Opponents of Bitcoin and other crypto-currencies were vindicated last week after the FBI seized Silk Road, an online black market on the Deep Web used to buy and sell illegal drugs. Silk Road operated as a hidden service, priding itself as the anonymous marketplace allowing users to browse and purchase items without fear of traffic monitoring.

The value of Bitcoin, the online crypto-currency that enables creation and exchange through open source protocol independent of any central authority, suddenly dropped last week after Silk Road mastermind Ross Ulbricht was arrested. It later came to light the crypto-currency was at the centre of the black market’s activity, with the FBI seizing 26,000 Bitcoins that belonged to Silk Road customers. However, the Bureau has so far been unsuccessful in securing the 600,000 Bitcoins (valued at around $80 million) Ulbricht is believed to be holding.

The decentralized nature of Bitcoins has raised questions about how to regulate virtual currency. As the Silk Road situation clearly demonstrates, confiscating virtual funds, which don’t rely on any centralized authority for processing or handling, poses a significant challenge. Bitcoins and other virtual currencies use methods of cryptography similar to those used to protect e-mails. In order to transfer Bitcoins, users need to know the password protecting the “wallet,” which is the name of the digital file containing the encrypted information.

Although the FBI has been unable to locate Ulbricht’s secret stash, the funds are unlikely to be moved now that the Silk Road mastermind is in custody. According to Jon Matonis, executive director of the Bitcoin Foundation, authorities won’t be able to seize Ulbricht’s Bitcoins without access to the servers and/or passwords that protected the digital currency.

The Silk Road drug bust has raised several questions about the sustainability and usefulness of Bitcoins in mainstream commercial activity. The crypto-currency and others like it have been at the centre of attention for all the wrong reasons, as regulators struggle to account for the grey areas surrounding its use. United States anti-laundering agencies have already gone after virtual currency providers, having seized Costa Rica-based Liberty Reserve in May of this year on charges of cyber fraud. Liberty Reserve is believed to be at the centre of a large scale money laundering operation valued at more than $6 billion.

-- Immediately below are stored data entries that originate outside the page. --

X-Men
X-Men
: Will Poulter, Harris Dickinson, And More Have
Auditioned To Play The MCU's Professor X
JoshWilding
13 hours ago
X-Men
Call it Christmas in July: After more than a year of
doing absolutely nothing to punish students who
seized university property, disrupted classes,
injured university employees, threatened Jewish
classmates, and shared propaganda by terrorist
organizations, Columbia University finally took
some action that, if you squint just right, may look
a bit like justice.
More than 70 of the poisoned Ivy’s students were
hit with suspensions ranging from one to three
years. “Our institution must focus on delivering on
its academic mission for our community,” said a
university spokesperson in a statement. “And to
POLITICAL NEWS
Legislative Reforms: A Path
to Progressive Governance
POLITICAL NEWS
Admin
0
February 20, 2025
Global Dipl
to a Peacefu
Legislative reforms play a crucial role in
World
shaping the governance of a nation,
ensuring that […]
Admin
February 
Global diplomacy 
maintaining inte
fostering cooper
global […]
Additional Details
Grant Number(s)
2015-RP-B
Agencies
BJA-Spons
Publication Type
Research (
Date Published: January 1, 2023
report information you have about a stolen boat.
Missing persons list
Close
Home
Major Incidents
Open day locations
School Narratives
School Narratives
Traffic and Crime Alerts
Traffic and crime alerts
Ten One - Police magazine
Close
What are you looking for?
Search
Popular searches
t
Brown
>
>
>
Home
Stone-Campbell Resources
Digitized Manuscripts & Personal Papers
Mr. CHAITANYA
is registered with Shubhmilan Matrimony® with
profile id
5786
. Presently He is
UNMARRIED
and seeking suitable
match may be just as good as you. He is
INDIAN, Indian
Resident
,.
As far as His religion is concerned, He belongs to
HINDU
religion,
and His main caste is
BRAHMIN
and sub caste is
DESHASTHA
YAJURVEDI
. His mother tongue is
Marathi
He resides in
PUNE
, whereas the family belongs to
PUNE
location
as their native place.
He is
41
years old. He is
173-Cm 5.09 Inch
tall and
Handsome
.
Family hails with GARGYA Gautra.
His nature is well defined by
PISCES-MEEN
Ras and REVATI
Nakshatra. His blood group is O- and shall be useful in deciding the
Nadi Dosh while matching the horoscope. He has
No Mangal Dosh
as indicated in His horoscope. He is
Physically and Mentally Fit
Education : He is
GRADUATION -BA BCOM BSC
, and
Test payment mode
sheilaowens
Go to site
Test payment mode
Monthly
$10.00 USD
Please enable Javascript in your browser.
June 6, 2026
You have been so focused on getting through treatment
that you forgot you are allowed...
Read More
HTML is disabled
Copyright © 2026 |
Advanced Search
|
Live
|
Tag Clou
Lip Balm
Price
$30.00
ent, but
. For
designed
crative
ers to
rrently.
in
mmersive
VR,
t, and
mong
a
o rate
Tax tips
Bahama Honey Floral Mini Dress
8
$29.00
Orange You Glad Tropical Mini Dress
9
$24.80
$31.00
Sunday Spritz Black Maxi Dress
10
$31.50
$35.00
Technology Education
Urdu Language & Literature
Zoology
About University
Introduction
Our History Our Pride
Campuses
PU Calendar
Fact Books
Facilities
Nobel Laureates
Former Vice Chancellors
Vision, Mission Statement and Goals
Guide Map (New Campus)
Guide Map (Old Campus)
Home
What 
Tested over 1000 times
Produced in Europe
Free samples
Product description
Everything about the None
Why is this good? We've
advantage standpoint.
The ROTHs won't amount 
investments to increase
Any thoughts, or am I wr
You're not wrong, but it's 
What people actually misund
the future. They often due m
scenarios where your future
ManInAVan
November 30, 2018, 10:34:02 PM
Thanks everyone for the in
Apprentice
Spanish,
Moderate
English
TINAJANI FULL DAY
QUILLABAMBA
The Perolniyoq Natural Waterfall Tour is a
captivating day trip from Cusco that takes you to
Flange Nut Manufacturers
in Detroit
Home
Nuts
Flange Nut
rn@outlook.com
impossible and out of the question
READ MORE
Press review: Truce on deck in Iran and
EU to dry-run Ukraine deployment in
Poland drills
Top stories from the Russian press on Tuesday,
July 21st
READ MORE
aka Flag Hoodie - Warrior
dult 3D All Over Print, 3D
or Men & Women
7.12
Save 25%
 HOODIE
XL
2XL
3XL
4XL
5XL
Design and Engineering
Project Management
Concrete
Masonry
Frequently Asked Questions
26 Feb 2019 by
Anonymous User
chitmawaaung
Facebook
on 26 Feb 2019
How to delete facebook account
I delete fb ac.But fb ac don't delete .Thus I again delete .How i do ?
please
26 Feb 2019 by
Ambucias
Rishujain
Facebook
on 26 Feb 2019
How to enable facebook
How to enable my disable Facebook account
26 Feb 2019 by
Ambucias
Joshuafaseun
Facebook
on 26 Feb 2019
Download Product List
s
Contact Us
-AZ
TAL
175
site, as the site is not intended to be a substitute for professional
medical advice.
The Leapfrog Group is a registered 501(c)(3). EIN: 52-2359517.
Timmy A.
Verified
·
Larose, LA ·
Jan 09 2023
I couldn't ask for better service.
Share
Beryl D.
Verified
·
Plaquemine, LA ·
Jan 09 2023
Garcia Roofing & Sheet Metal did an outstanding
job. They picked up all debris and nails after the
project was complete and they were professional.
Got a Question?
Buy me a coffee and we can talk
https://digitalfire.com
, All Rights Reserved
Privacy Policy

In light of these challenges, Thailand recently became the first nation to outright ban the use of virtual currency. However, this sentiment wasn’t shared by Germany, which became the first nation to recognize BItcoin as a legitimate currency. The move to recognize Bitcoin as private money helped strengthen the virtual currency’s legitimacy, making it subject to the rules of the financial system.

The digital currency debate will continue to divide regulators, consumers and online businesses. On the one hand, the advent of the information age and growth of online shopping have created demand for a common, delocalized, virtual currency that enables creation and exchange in a private, secure manner. On the other hand, the bulk of this activity has been used to evade authorities by users involved in illegal activity. Ulbricht’s stash of 600,000 Bitcoins is believed to represent 5 percent of Bitcoin’s total circulation. For this reason, the value of Bitcoins is susceptible to large price swings. Until we see more evidence of Bitcoin being used for legitimate activity, the value of the virtual currency could change suddenly. The value of Bitcoin is based on supply and demand, and is determined by online currency conversion websites.

Silk Road users are believed to have exchanged more than 9.5 million Bitcoins since the site launched in May 2011. The value of the crypto-currency fell 15 percent after news of Ulbricht’s arrest surfaced last week.